═══ Source material ═══

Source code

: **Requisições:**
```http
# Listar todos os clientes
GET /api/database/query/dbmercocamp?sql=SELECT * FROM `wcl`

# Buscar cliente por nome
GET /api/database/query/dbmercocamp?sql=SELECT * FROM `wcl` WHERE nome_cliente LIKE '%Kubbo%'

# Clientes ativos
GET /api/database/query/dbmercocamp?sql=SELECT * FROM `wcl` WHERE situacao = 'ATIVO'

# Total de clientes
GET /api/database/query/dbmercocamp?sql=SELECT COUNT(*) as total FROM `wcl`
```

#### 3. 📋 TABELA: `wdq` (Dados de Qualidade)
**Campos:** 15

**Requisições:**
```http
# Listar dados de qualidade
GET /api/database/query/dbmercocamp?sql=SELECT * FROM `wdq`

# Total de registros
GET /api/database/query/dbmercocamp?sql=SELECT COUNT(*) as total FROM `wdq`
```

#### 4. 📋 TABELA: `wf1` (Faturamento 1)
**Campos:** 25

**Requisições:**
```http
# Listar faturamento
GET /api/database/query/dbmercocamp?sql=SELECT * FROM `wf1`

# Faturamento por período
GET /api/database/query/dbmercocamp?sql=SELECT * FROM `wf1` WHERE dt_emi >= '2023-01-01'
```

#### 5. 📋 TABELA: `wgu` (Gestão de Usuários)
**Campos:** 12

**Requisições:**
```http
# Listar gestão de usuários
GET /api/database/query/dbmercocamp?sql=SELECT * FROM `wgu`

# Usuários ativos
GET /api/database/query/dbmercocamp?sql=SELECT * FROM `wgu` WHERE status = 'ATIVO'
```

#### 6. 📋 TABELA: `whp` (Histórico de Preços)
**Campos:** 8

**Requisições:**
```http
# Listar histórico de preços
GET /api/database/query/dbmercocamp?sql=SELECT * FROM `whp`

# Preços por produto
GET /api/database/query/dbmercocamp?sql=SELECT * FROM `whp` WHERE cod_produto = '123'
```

═══

» What the task requires
Reproduce all of the data above, exactly and without omission.

» Answer below
Source code

: **Requisições:**
```http
# Listar todos os clientes
GET /api/database/query/dbmercocamp?sql=SELECT * FROM `wcl`

# Buscar cliente por nome
GET /api/database/query/dbmercocamp?sql=SELECT * FROM `wcl` WHERE nome_cliente LIKE '%Kubbo%'

# Clientes ativos
GET /api/database/query/dbmercocamp?sql=SELECT * FROM `wcl` WHERE situacao = 'ATIVO'

# Total de clientes
GET /api/database/query/dbmercocamp?sql=SELECT COUNT(*) as total FROM `wcl`
```

#### 3. 📋 TABELA: `wdq` (Dados de Qualidade)
**Campos:** 15

**Requisições:**
```http
# Listar dados de qualidade
GET /api/database/query/dbmercocamp?sql=SELECT * FROM `wdq`

# Total de registros
GET /api/database/query/dbmercocamp?sql=SELECT COUNT(*) as total FROM `wdq`
```

#### 4. 📋 TABELA: `wf1` (Faturamento 1)
**Campos:** 25

**Requisições:**
```http
# Listar faturamento
GET /api/database/query/dbmercocamp?sql=SELECT * FROM `wf1`

# Faturamento por período
GET /api/database/query/dbmercocamp?sql=SELECT * FROM `wf1` WHERE dt_emi >= '2023-01-01'
```

#### 5. 📋 TABELA: `wgu` (Gestão de Usuários)
**Campos:** 12

**Requisições:**
```http
# Listar gestão de usuários
GET /api/database/query/dbmercocamp?sql=SELECT * FROM `wgu`

# Usuários ativos
GET /api/database/query/dbmercocamp?sql=SELECT * FROM `wgu` WHERE status = 'ATIVO'
```

#### 6. 📋 TABELA: `whp` (Histórico de Preços)
**Campos:** 8

**Requisições:**
```http
# Listar histórico de preços
GET /api/database/query/dbmercocamp?sql=SELECT * FROM `whp`

# Preços por produto
GET /api/database/query/dbmercocamp?sql=SELECT * FROM `whp` WHERE cod_produto = '123'
```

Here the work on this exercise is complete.